Since opening its first office in California's Silicon Valley, DIUx has awarded $100 million in government contracts to 45 pilot projects.

The investments are modest since much of the heavy lifting has come from private investors, who have collectively pumped roughly $2 billion into the companies DIUx is working with, according to Mr. McGinley.

Most of the contracts have gone to startups and smaller firms that aren't among the big, traditional military suppliers, such as Lockheed Martin, Boeing, or Raytheon. That's a major objective of the initiative, which McGinley described as "complementary" to other military research organizations but with a distinctly different mission.

And, under the military's traditional purchasing process, the contracts likely would have taken years longer to reach the point they're at now, by which time the technology would have become obsolete, he added. DIUx, by drastically simplifying the bidding process, is awarding contracts within four months.

"This is changing the game in the way [the Department of Defense] operates and acquires new technology to support the warfighter," McGinley said. "We're not vaporware. We're producing tangible results."

The office, with roughly 45 civilian and military staffers, focuses on five general areas: artificial intelligence, information technology, drones and other unmanned vehicles, and space and life sciences.

Of the 45 projects being piloted, three account for about a third of all spending.
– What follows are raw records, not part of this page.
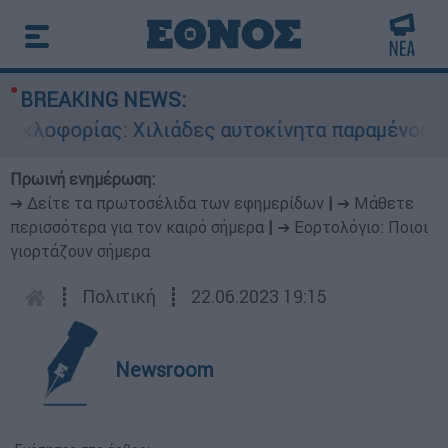
BREAKING NEWS:
λοφορίας: Χιλιάδες αυτοκίνητα παραμένουν αταξ
Πρωινή ενημέρωση:
➔ Δείτε τα πρωτοσέλιδα των εφημερίδων
|
➔ Μάθετε
περισσότερα για τον καιρό σήμερα
|
➔ Εορτολόγιο: Ποιοι
γιορτάζουν σήμερα
┋
Πολιτική
┋
22.06.2023 19:15
Newsroom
Tanium, in Emeryville, Calif., has been awarded $12.7 million to help the military better manage its information technology and cybersecurity operations.

Composite Engineering, in Roseville, Calif., in partnership with three other companies, has been given $12.6 million to develop high-speed drones.

And London-based online game developer Improbable was awarded $5.8 million for a simulation program.

Among the DIUx technologies already in use is software helping the Air Force make jet refueling more efficient, a $2.7 million contract that went to Pivotal Labs in San Francisco.

While DIUx may not be going away anytime soon, Congress has been reluctant to go all-in on in the effort.

After receiving $20 million to launch in 2016, DIUx was given just $10 million for the current budget year, which ends Sept. 30, according to a DIUx spokeswoman.

The Trump administration has sought roughly $30 million for it next year, but a key House committee has proposed slashing that request in half.

DIUx deserves more time and resources, considering it's made "substantial progress" after initial confusion over its mission and pushback from traditional defense contractors prompted an overhaul less than a year in, said Andrew Hunter, a senior fellow at the Center for Strategic and International Studies, a research organization.

But Thornberry, the House Armed Services chairman, said he'll be looking for DIUx to make more compelling arguments.

"The question is how much does this advance our capability," he said. "What are you getting for it? That's what we've got to get our arms around."